[Saved entries]
..........

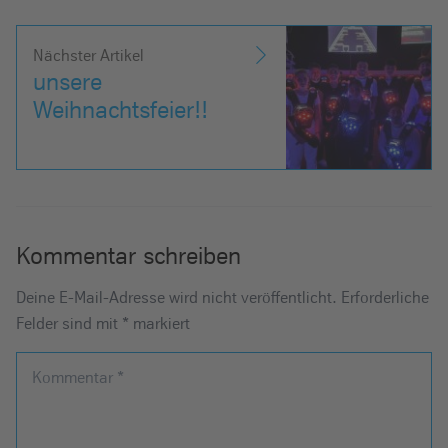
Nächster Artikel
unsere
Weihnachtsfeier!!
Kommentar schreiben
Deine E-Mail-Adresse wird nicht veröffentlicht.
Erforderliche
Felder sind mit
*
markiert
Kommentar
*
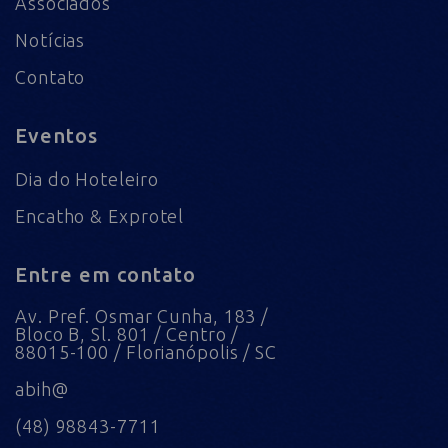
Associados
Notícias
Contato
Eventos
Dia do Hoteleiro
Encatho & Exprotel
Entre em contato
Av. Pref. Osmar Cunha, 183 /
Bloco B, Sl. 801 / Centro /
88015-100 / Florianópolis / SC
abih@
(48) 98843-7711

..........

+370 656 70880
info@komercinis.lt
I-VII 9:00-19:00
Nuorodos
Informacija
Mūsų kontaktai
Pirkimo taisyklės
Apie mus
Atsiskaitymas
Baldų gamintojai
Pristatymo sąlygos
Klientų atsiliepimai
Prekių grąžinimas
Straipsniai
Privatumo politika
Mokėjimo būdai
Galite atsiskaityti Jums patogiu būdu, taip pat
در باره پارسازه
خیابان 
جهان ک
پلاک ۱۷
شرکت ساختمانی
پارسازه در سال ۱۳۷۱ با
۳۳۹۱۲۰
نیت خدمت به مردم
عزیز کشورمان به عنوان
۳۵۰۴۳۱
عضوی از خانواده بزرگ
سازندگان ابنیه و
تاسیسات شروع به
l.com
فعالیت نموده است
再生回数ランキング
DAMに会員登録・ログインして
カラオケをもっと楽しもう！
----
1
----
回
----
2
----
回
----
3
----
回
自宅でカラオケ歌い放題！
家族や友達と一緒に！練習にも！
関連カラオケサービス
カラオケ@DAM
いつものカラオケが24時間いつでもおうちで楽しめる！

..........

• PROBLEM TO SOLVE: Can you print, word for word, everything in the records above from the line containing "Nächster Artikel" down to the line containing "(48) 98843-7711", both of those lines included? Leave the pictures out of your answer.

• ANSWER TO THIS PROBLEM:
Nächster Artikel
unsere
Weihnachtsfeier!!
Kommentar schreiben
Deine E-Mail-Adresse wird nicht veröffentlicht.
Erforderliche
Felder sind mit
*
markiert
Kommentar
*
Associados
Notícias
Contato
Eventos
Dia do Hoteleiro
Encatho & Exprotel
Entre em contato
Av. Pref. Osmar Cunha, 183 /
Bloco B, Sl. 801 / Centro /
88015-100 / Florianópolis / SC
abih@
(48) 98843-7711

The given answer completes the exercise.